Below are the records; copy every line in them that holds the string "middle".
EXERCISE MATERIALS section start
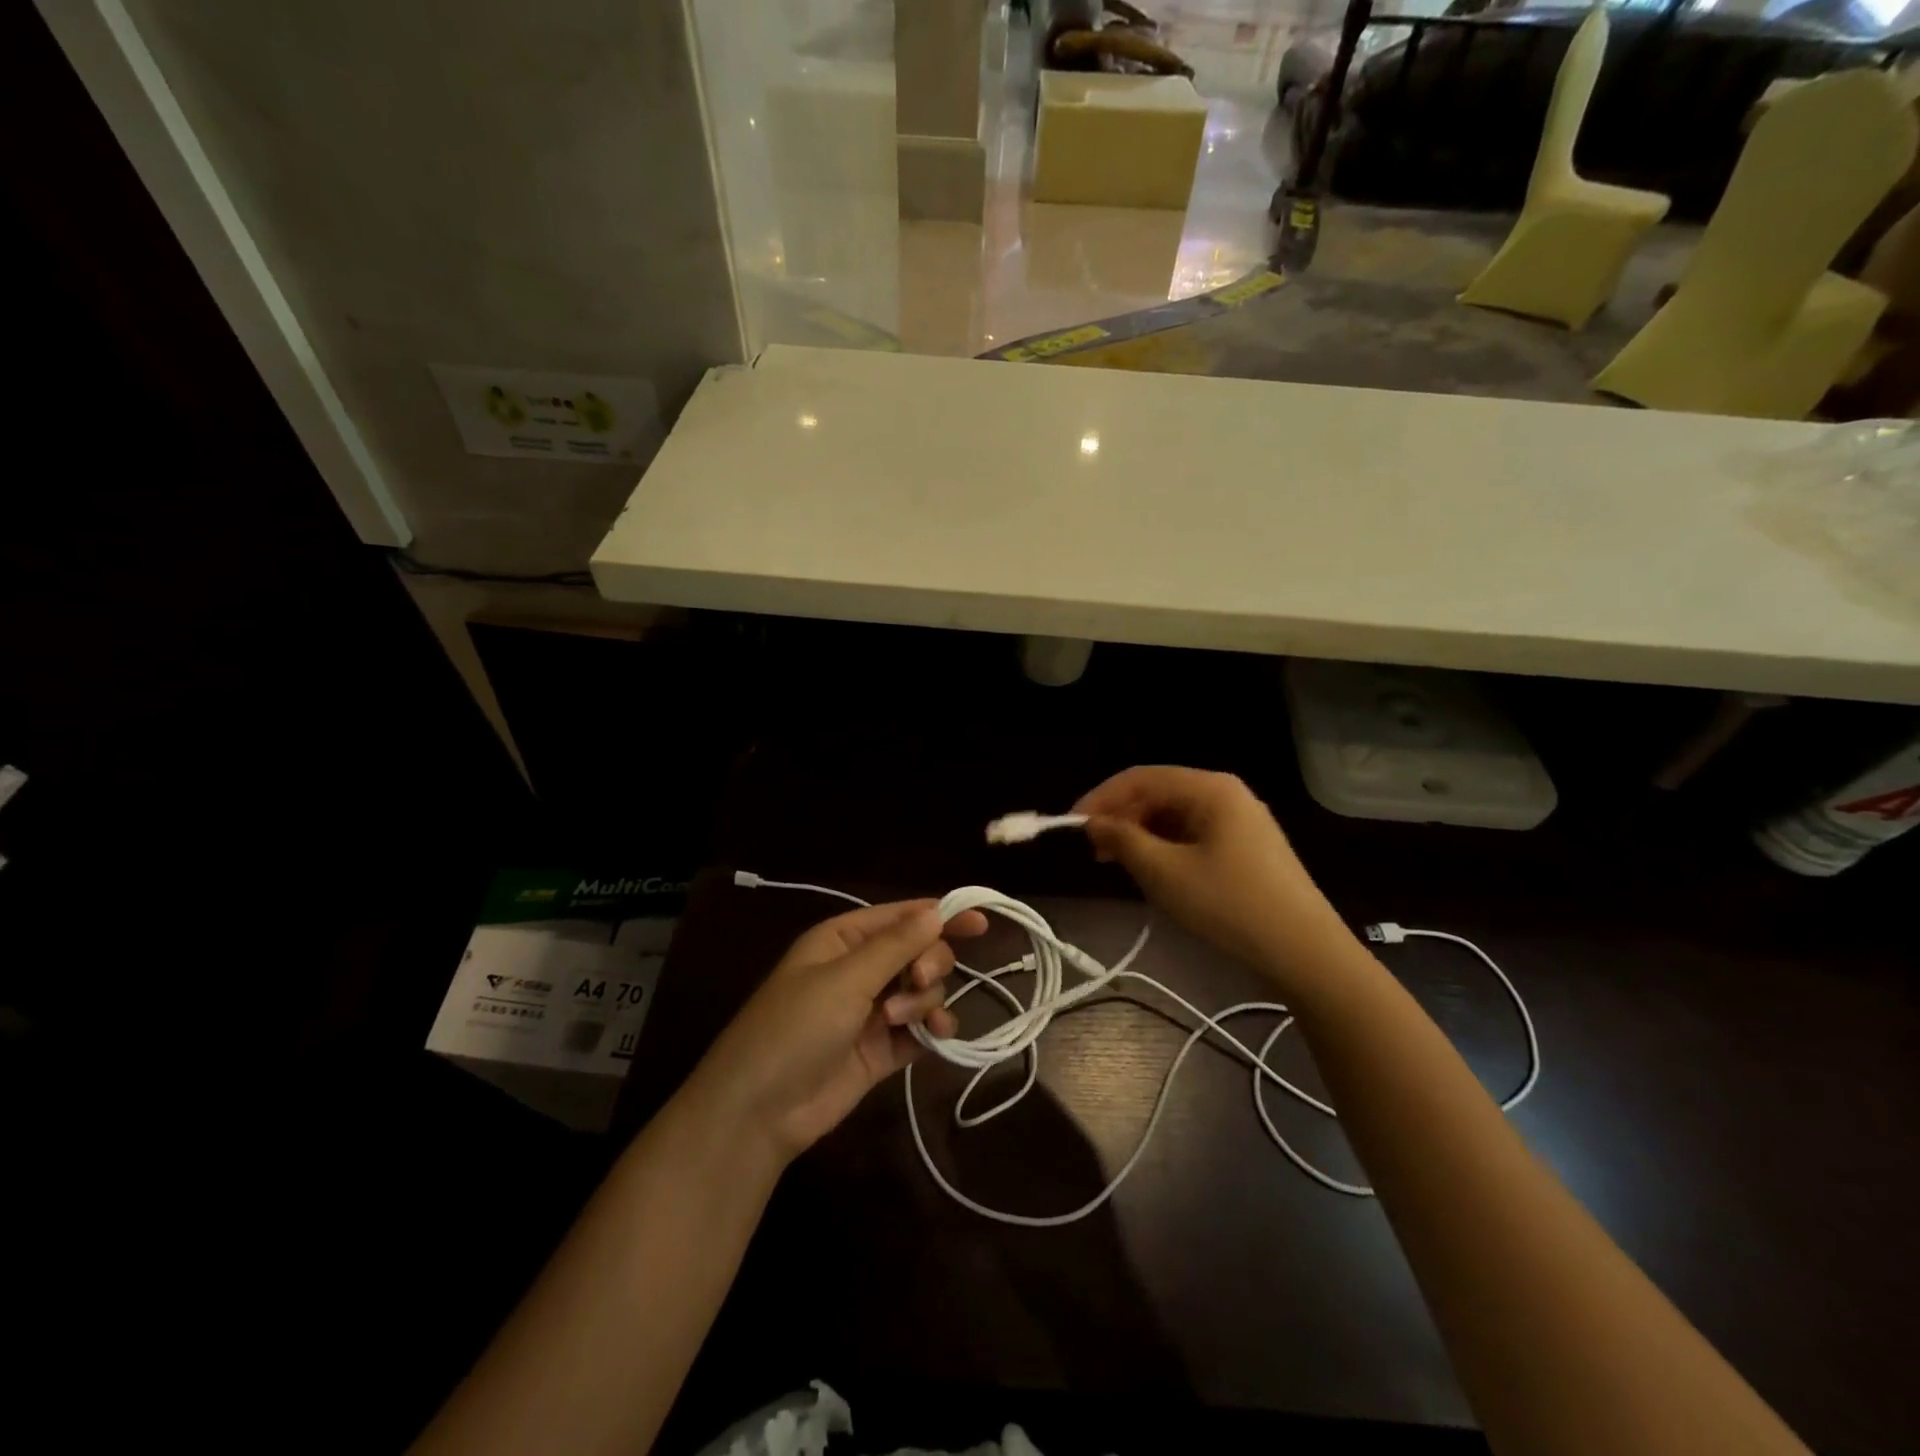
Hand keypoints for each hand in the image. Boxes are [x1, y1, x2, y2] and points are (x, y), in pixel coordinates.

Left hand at [686, 900, 987, 1164]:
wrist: (760, 1110)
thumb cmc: (796, 1027)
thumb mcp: (845, 979)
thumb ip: (896, 946)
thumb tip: (936, 911)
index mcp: (844, 939)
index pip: (902, 917)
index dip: (941, 916)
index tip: (980, 923)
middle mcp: (861, 969)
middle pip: (919, 951)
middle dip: (928, 963)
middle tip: (917, 980)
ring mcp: (872, 1010)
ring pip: (923, 990)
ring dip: (923, 1000)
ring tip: (898, 1022)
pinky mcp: (882, 1049)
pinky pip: (921, 1027)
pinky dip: (932, 1028)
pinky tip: (937, 1036)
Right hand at [1075, 766, 1349, 985]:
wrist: (1305, 953)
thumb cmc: (1230, 905)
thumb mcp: (1165, 873)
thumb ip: (1123, 841)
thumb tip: (1094, 824)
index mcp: (1210, 788)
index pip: (1141, 777)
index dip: (1101, 798)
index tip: (1070, 826)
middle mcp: (1226, 794)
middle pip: (1159, 793)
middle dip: (1121, 817)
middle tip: (1093, 851)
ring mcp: (1241, 821)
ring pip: (1175, 816)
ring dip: (1141, 834)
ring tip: (1117, 864)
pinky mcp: (1247, 847)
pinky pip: (1194, 835)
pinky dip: (1166, 847)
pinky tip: (1153, 872)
EXERCISE MATERIALS section end
#### [THE COMPLETED TASK]
middle mcp: (861, 969)
middle pip: (919, 951)
middle dip: (928, 963)
middle tip: (917, 980)
middle mcp: (1226, 794)
middle pip: (1159, 793)
middle dip: (1121, 817)
middle tip: (1093, 851)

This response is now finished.